DNR wildlife biologist Missy Sparrow in Baldwin says the state's trumpeter swan recovery program -- begun in 1987 -- has been a "huge success."
"The goal of the WDNR recovery program was to achieve a population of least 20 breeding and migratory pairs by the year 2000," she said. "In 2012 we had 216 nesting pairs in the state, with 332 cygnets (young swans) fledged."
Sparrow said there's long been a swan population that winters in the Hudson area. Some reports put this number at 600.
"In February, the adults leave the wintering grounds to head back to their nesting grounds," Sparrow said. "The cygnets follow them back to the nesting grounds, but are then kicked out. Some of those cygnets do return to Hudson.
"You may be seeing some cygnets in River Falls that have recently been displaced or a pair that is looking for a nesting site. However, I would not suspect that they would nest in River Falls."
Sparrow says it's not unusual to see trumpeters year round in the St. Croix County area. The DNR as well as many volunteers have banded swans for years, but that was stopped in 2012 because of the recovery program's success.
Sparrow said that like any wild animal, trumpeters get defensive around their nests. She's never heard of a swan attacking people.
"That would be very strange," she said. "Trumpeters are not normally aggressive."

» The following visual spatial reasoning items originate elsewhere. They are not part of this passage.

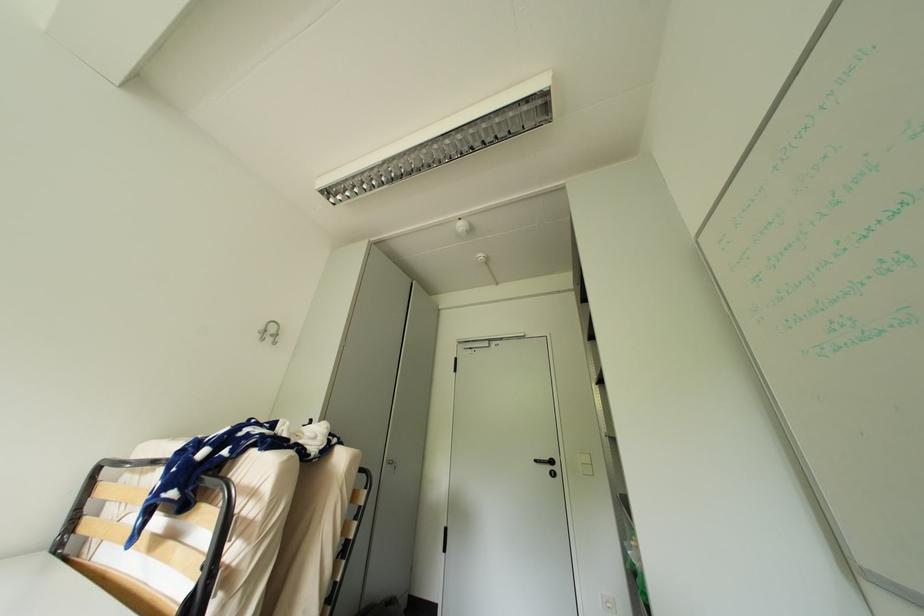
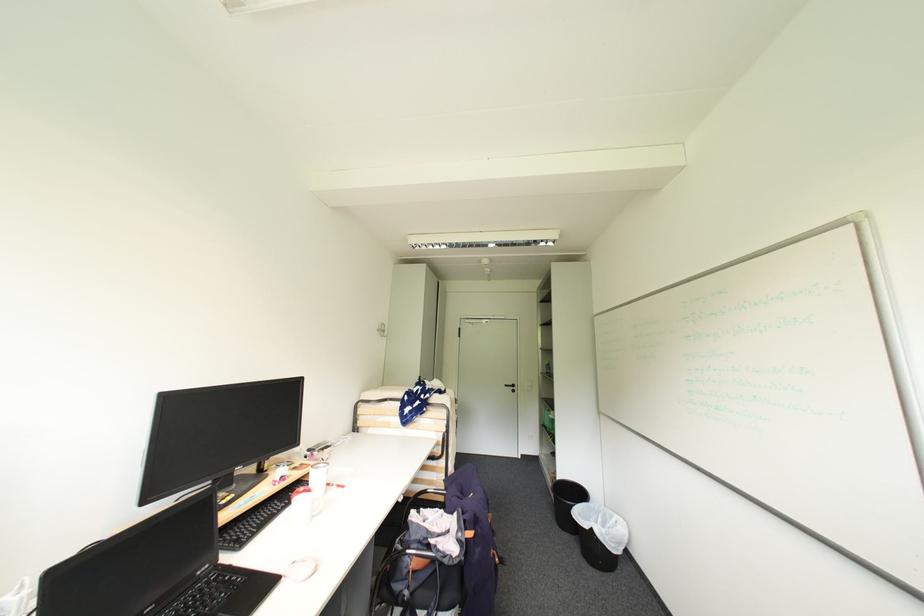
In the second image, find the point that corresponds to point (542, 462) in the first image.

(513, 387)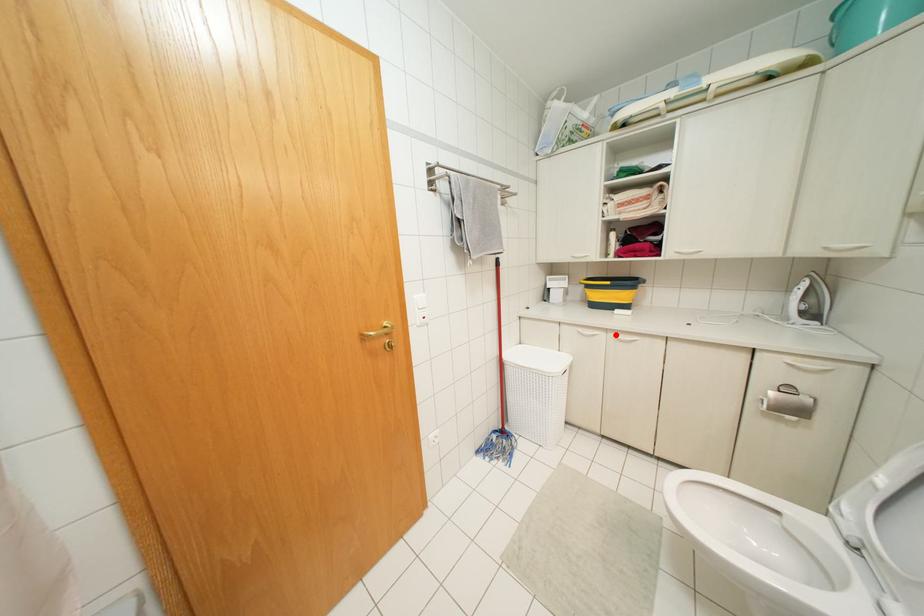
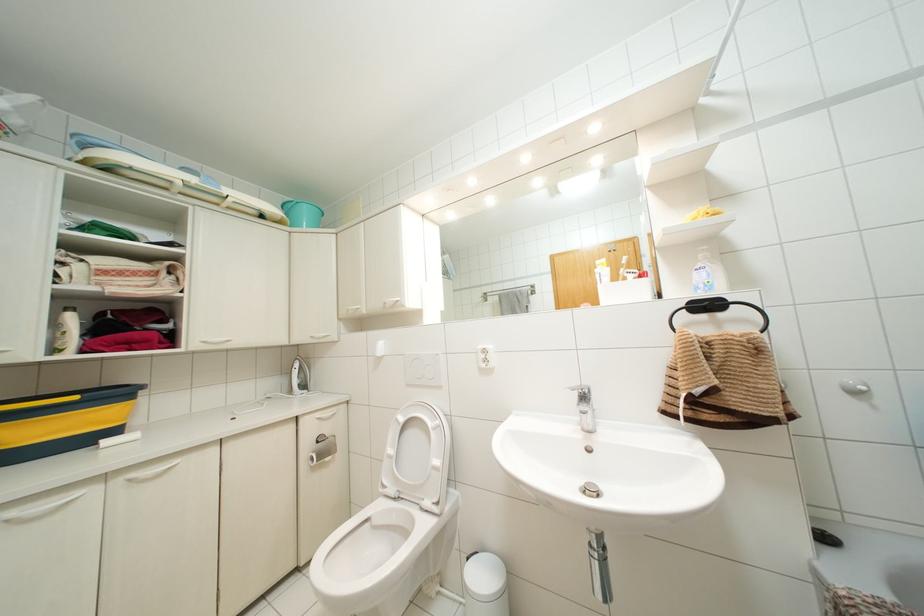
In the second image, find the point that corresponds to the highlighted location in the first image.

(132, 475)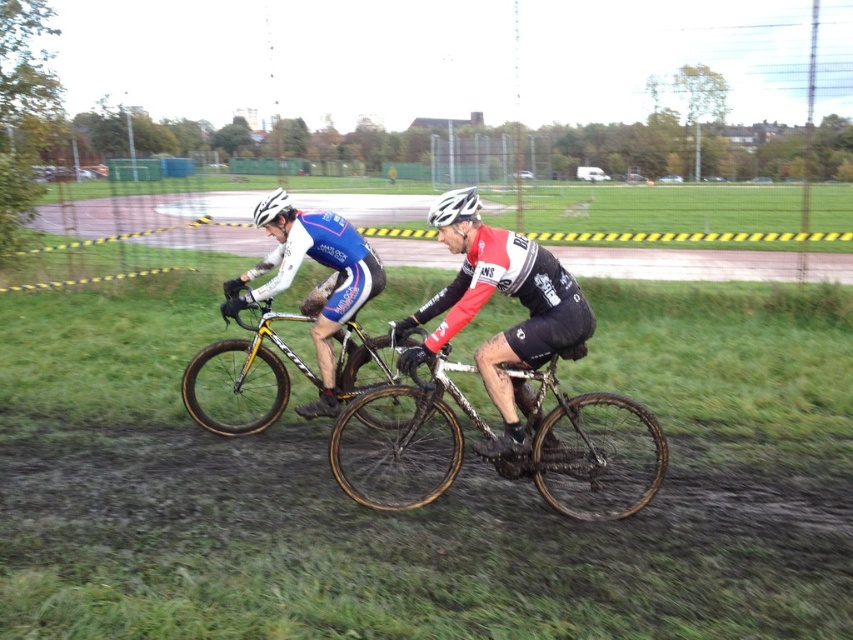
Question: From the image, what is the correct spatial relationship of shiny black cycling jersey at center in relation to white matte bicycle helmet at upper center?

Choices:
 (A) above
 (B) below

Answer: (B)

Question: Among these objects, which one is nearest to the camera?

Choices:
 (A) yellow matte bicycle at center
 (B) white matte bicycle helmet at upper center
 (C) shiny black cycling jersey at center

Answer: (C)

Question: Which point is farther to the camera?

Choices:
 (A) (409, 353)
 (B) (280, 401)
 (C) (604, 488)

Answer: (B)

Question: Can you confirm if shiny black cycling jersey at center is positioned to the left of matte blue cycling jersey at center?

Choices:
 (A) no
 (B) yes

Answer: (A)

Question: Which object is the farthest from the yellow matte bicycle at center?

Choices:
 (A) muddy metallic bicycle at center
 (B) matte blue cycling jersey at center
 (C) white matte bicycle helmet at upper center

Answer: (C)

Question: Is shiny black cycling jersey at center below white matte bicycle helmet at upper center?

Sparrow added this cautionary note about the human influence:
"It is not recommended that people make a regular habit of feeding the swans. Like other wildlife species, feeding can cause the birds to congregate in an area which is an easy way to spread diseases.
"We have had several swans die from lead poisoning this past year due to drought conditions. The lower water levels have allowed the swans to access lead shot and sinkers while feeding in wetlands and rivers."
Sparrow said her feeding advice applies to any wildlife species: "You don't want to domesticate them, so to speak, by interfering with their daily habits and making them reliant on a human-provided food source."